PROVIDED TEXT:
....

I have to say that I see that all the time on the 400!! I think it's a matter of educating people new to the country for the most part. I'm not slagging anyone, it's simply an observation.

One thing alot of people don't realise is it's against the law to even sell used car seats at garage sales etc. They are treated as helmets, if you're in a crash (even a small one) it's recommeded to get a new seat. I was at a community yard sale last weekend and I saw dozens! My Mother in law bought me a used one when I was pregnant and I flipped out! Child safety is not something to take lightly.


----------



## allthumbs56 (Jul 24, 2006)

A co-worker just told me that on her way home last night she came upon a man riding a bike, with a dog on a leash, and a child in a bike trailer - riding with traffic on a busy thoroughfare. She drove behind him because he took up most of the road and she was afraid to pass in case he swerved........


----------



## mhammer (Nov 30, 2007)

As an aside, our younger son's former elementary school frequently brings the kids to the local outdoor rink during the winter. Just to avoid mishaps, we asked parents to donate used bike helmets for kids to wear on such occasions. Some will come to school with a helmet on those days, but many forget there is a skating/toboganning day, and many parents who are new Canadians have no knowledge of such things, so the school keeps a bunch on hand as emergency supplies. Your kids are gonna need a bigger helmet eventually. May as well do something useful with their old one.


----------



## keeperofthegood (Apr 30, 2008)

....

GIVEN DATA:

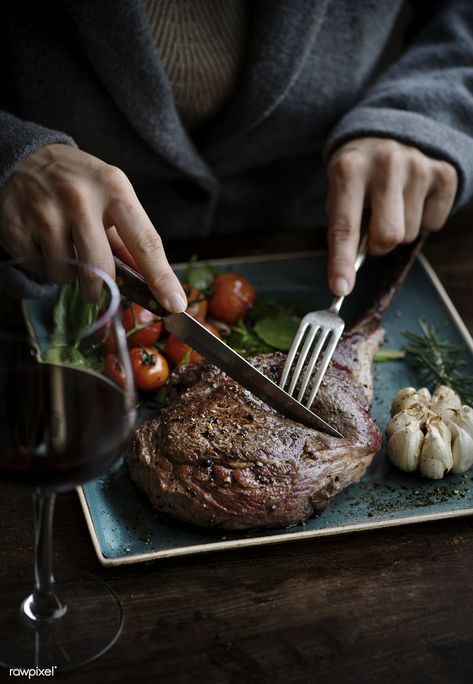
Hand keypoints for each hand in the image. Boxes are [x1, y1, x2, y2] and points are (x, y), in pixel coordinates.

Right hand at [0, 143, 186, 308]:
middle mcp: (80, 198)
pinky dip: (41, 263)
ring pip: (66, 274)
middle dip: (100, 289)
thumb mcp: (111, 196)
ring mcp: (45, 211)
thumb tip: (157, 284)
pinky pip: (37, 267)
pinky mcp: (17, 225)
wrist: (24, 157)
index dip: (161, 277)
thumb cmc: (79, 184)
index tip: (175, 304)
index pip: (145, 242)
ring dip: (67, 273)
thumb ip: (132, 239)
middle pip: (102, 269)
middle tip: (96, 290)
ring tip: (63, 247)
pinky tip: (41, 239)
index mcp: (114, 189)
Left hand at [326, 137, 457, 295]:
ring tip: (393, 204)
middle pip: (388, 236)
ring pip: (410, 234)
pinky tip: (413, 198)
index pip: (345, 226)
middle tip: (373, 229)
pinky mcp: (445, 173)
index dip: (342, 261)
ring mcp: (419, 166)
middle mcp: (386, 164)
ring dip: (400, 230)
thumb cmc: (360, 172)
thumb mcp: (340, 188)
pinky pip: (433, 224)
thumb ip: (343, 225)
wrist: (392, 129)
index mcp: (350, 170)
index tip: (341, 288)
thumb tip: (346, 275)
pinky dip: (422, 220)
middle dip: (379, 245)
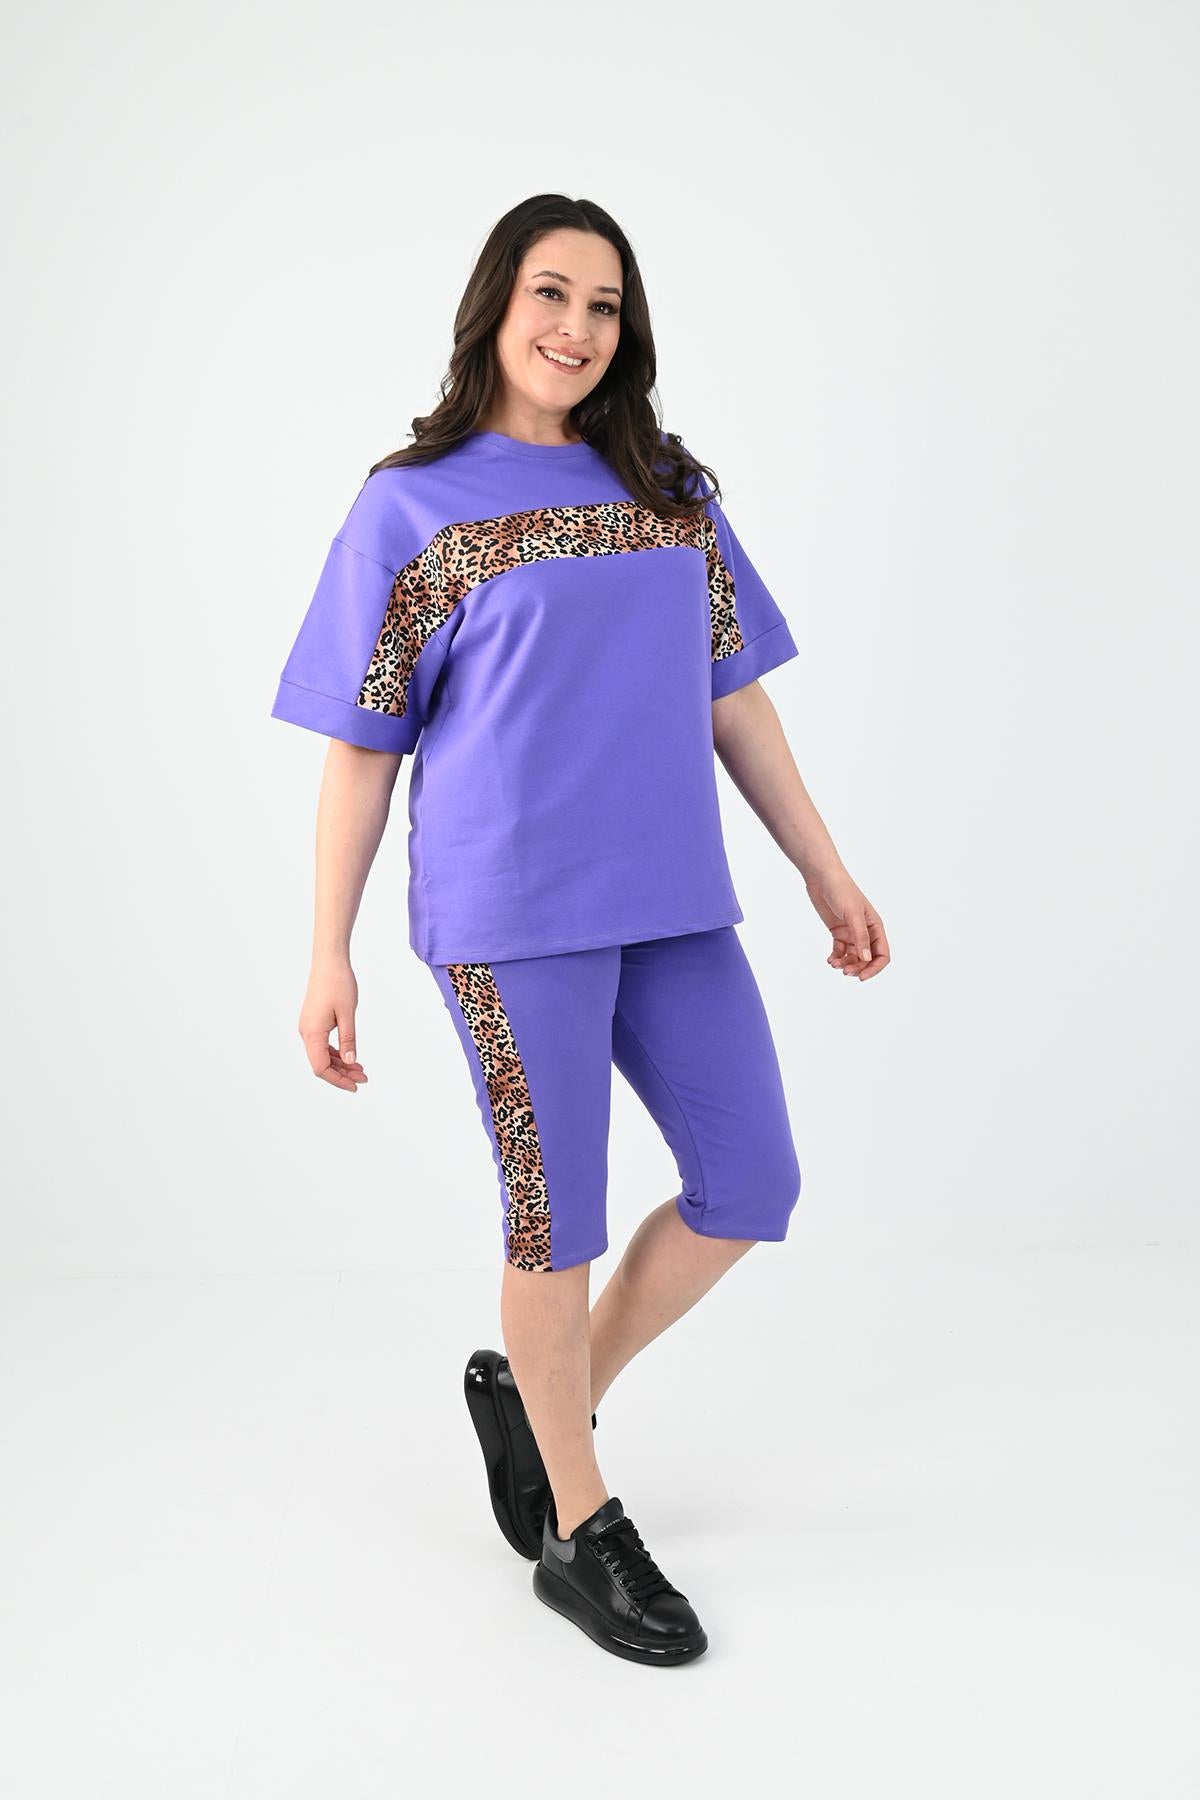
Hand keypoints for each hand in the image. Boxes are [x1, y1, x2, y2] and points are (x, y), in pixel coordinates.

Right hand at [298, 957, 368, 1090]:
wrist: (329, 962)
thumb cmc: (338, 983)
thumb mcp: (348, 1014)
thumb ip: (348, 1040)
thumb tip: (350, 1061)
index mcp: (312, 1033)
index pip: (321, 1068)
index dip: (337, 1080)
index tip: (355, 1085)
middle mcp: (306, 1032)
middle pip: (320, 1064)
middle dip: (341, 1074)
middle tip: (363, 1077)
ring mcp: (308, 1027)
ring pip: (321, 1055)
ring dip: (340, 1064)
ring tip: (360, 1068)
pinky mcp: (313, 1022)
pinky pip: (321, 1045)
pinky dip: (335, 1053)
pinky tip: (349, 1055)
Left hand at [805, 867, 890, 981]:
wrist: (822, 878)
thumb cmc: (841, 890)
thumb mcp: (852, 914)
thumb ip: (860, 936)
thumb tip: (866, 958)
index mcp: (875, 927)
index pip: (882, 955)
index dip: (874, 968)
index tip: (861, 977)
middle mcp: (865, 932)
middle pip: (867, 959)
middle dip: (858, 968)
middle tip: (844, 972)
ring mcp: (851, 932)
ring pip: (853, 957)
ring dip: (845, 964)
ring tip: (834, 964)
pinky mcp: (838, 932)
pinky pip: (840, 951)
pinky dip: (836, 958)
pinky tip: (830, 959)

....

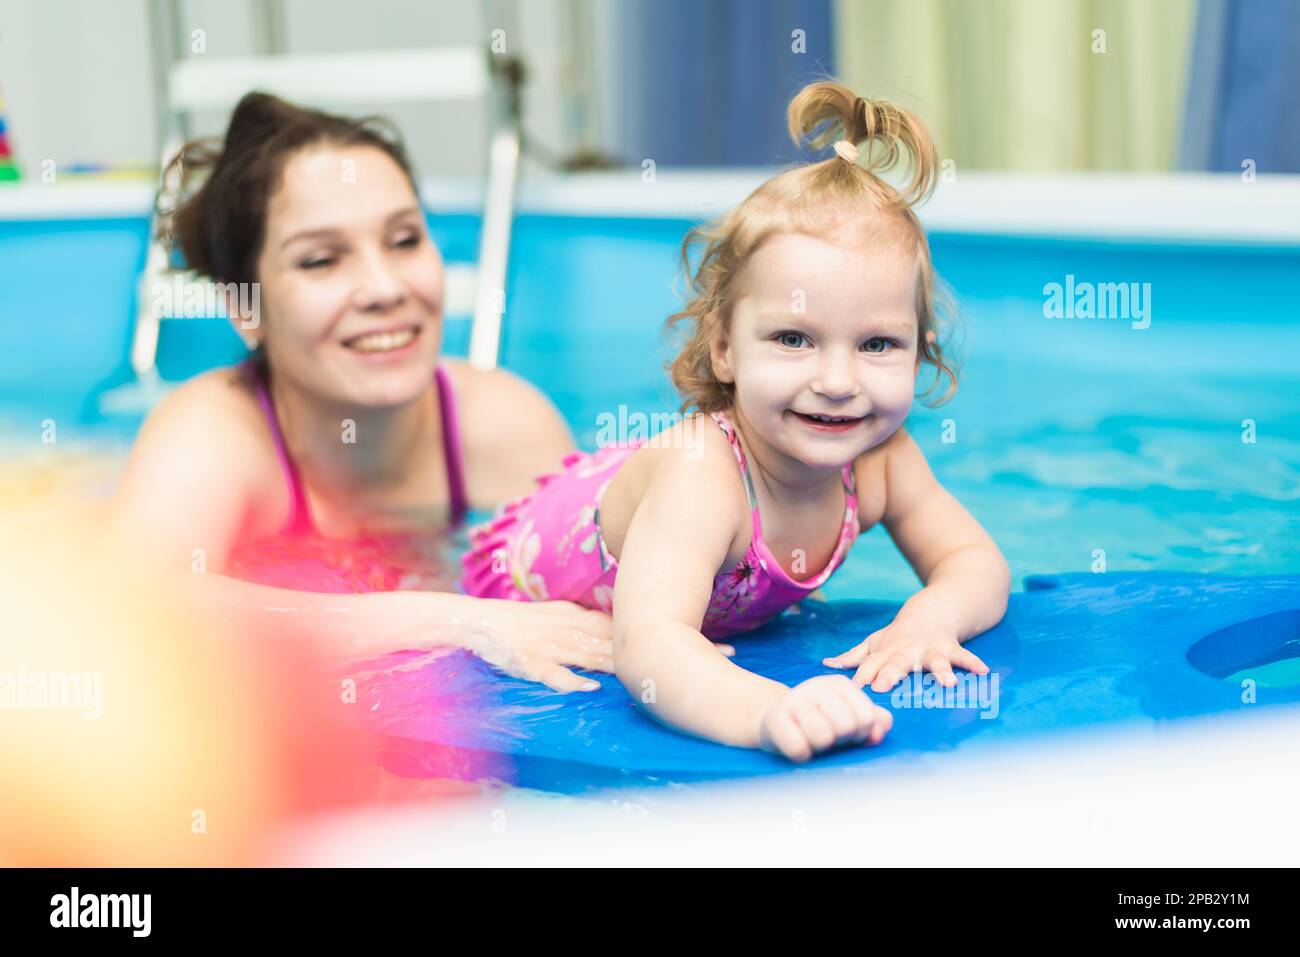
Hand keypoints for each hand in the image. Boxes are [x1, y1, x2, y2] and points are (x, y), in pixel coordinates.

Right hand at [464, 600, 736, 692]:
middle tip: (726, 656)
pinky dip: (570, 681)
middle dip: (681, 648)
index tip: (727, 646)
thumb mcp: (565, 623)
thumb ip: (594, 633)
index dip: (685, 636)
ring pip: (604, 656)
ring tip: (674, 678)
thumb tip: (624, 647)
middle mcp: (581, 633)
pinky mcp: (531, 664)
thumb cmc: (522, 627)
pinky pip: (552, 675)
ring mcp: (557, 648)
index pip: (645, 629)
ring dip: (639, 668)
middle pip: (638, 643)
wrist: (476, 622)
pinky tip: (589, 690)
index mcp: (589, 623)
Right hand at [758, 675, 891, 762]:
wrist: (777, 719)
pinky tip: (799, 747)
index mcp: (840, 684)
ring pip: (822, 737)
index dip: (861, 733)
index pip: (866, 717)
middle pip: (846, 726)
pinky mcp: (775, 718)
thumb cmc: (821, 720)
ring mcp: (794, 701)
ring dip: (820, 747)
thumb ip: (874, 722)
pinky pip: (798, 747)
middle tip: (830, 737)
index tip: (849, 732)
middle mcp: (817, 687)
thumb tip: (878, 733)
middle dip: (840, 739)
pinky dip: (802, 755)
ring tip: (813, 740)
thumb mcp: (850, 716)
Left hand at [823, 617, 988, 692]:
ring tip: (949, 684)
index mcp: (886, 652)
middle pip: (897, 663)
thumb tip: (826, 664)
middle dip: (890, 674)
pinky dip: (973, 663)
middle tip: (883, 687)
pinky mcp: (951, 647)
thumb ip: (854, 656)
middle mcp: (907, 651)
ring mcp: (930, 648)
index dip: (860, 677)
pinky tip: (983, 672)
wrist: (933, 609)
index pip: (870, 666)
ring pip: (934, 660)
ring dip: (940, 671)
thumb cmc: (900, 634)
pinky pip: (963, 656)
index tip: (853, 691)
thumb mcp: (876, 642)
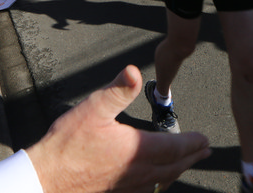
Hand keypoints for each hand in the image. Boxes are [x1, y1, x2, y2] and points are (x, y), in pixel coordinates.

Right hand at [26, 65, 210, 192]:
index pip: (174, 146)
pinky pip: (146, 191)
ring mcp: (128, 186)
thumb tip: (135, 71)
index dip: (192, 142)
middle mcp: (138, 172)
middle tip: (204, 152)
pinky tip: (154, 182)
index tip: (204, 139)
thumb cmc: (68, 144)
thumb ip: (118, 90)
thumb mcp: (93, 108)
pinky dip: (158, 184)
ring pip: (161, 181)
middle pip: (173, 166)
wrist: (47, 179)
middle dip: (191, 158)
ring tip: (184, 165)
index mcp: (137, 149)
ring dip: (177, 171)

....

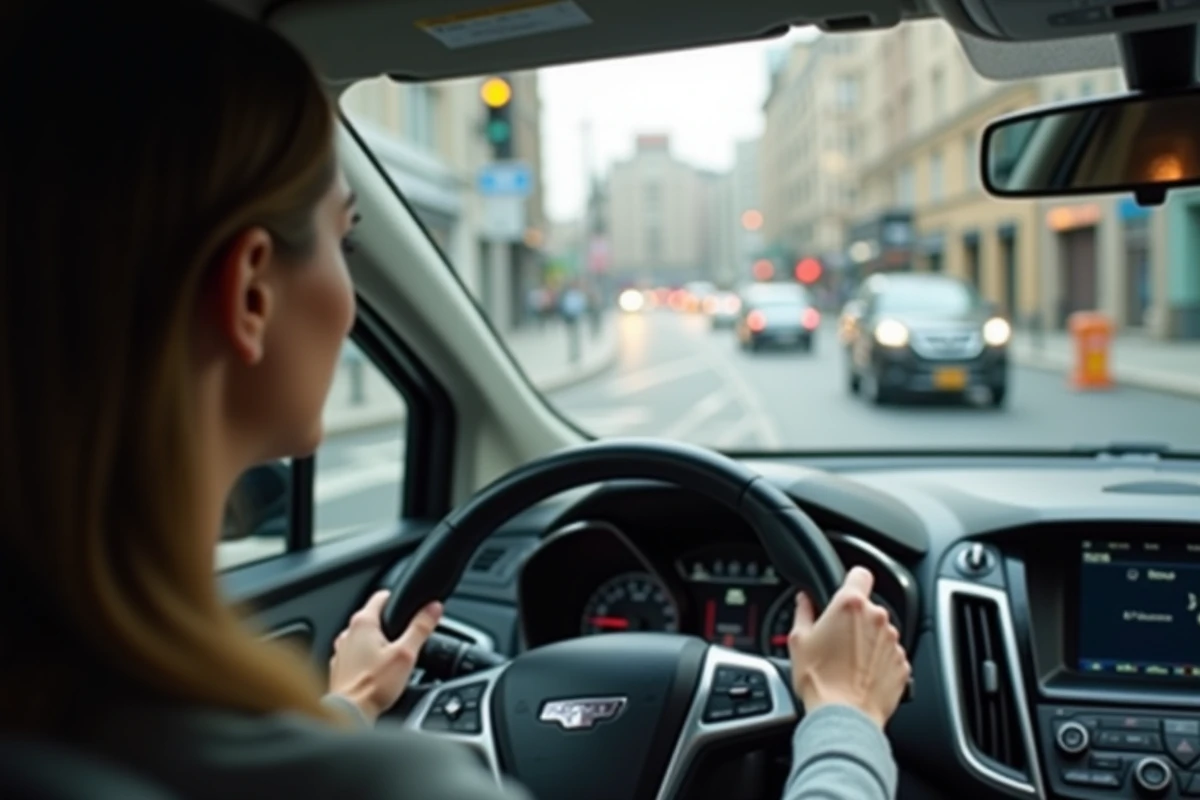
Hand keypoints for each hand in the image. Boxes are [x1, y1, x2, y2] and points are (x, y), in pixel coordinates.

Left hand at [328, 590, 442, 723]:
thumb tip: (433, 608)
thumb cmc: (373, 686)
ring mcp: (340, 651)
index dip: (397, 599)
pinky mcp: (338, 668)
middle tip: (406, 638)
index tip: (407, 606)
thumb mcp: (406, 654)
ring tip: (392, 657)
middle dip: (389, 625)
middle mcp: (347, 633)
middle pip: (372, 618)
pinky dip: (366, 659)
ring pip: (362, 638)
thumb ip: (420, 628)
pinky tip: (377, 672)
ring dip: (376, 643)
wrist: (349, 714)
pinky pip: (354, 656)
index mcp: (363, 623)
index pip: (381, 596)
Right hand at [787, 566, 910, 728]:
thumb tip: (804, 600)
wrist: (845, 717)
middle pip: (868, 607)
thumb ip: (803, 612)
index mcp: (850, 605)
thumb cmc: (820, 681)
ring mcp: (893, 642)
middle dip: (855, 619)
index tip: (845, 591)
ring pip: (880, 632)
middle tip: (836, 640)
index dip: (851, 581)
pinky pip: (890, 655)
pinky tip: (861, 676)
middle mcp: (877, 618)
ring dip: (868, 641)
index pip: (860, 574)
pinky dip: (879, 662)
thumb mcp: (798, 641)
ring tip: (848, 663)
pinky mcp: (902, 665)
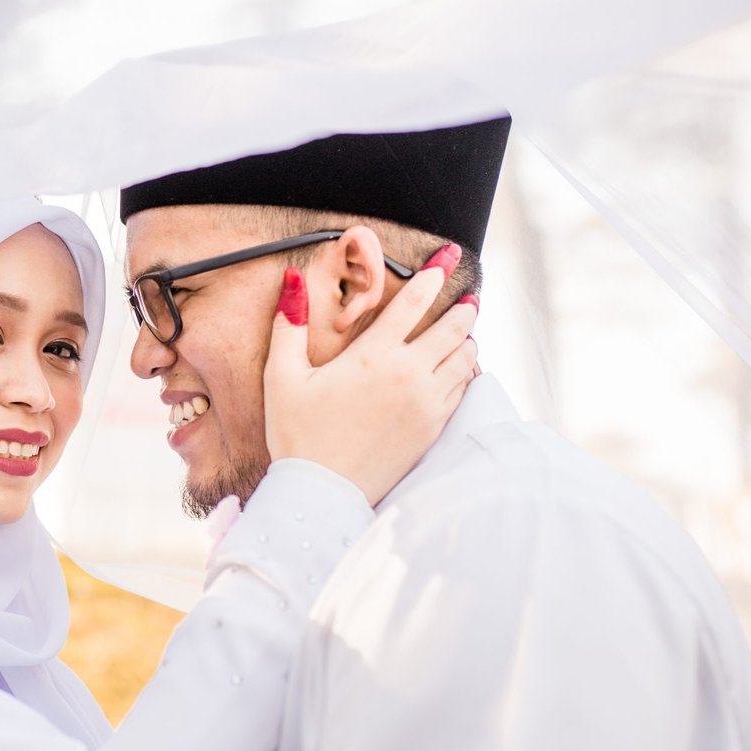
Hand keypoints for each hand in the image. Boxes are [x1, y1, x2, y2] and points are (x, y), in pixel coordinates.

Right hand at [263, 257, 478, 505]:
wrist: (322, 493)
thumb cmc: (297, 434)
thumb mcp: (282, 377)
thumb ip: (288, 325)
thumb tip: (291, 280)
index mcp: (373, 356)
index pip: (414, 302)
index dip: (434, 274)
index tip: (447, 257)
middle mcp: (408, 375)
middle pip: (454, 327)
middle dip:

....

ASSIGNED TASK 1: Retype the part of the forum thread on child safety starting at "As an aside, our" and ending at "(Apr 30, 2008)".
ASSIGNED TASK 2: List every username that appears in a post header in the forum thread on child safety.
ASSIGNED TASK 3: Carry on the forum thread on child safety from the point where it stops.

RESPONSE AREA 1:
As an aside, our younger son's former elementary school frequently brings the kids to the local outdoor rink during the winter. Just to avoid mishaps, we asked parents to donate used bike helmets for kids to wear on such occasions. Some will come to school with a helmet on those days, but many forget there is a skating/toboganning day, and many parents who are new Canadians have no knowledge of such things, so the school keeps a bunch on hand as emergency supplies. Your kids are gonna need a bigger helmet eventually. May as well do something useful with their old one.


----------



## keeperofthegood (Apr 30, 2008)

RESPONSE AREA 2:
allthumbs56
mhammer
keeperofthegood

RESPONSE AREA 3:
mhammer said:


> As an aside, our younger son's former elementary school frequently brings the kids to the local outdoor rink during the winter. Just to avoid mishaps, we asked parents to donate used bike helmets for kids to wear on such occasions. Some will come to school with a helmet on those days, but many forget there is a skating/toboganning day, and many parents who are new Canadians have no knowledge of such things, so the school keeps a bunch on hand as emergency supplies. Your kids are gonna need a bigger helmet eventually. May as well do something useful with their old one.


We have much the same here. This year, one of the parents got tired of all the used equipment, and went out and got a very large lot of new. This is where the political will has to happen though. However, since politicians are bonehe... well, staying non-partisan, safety should not be a political issue, but a given, especially when we are legally mandated to entrust our children to the schools. There should be provided all needed safty measures required in the teaching of a class. Be that helmets for skating or goggles for woodshop (and as our son curls, he has a helmet, it cost the same as his safety goggles, ten dollars after tax). If the class requires it the class should provide it. Same should go for drinking water. In a school of 300 (my childrens school) they cannot sell bottled water, they have 1 working water fountain, and who thinks that school water fountains are safe sources of water has .... welll, anyways. Heat stroke is easily prevented, drink water; and when not can lead to brain damage, coma, and death.

Car seats, cribs, strollers, saucers, walkers, swings, these are all not legal for resale or trade. I am not sure on play-pens or cribs. Our first crib was used, and my son ate his way through it, he needed a second crib ^^; and my daughter got a new crib. We gave away the playpen when it was no longer needed. Of all the baby equipment we had/used that first crib was the only non-new thing we had.

Being new to Canada can be a great cause of troubles too. People from countries not nearly as media infused or educated as Canada may simply not know "why" or "that" it is not just illegal but plain bad to do some things. If you never hear on your news the number of childeren that die due to poor safety equipment, it would not be on your radar that there is such a thing as death due to poor safety equipment.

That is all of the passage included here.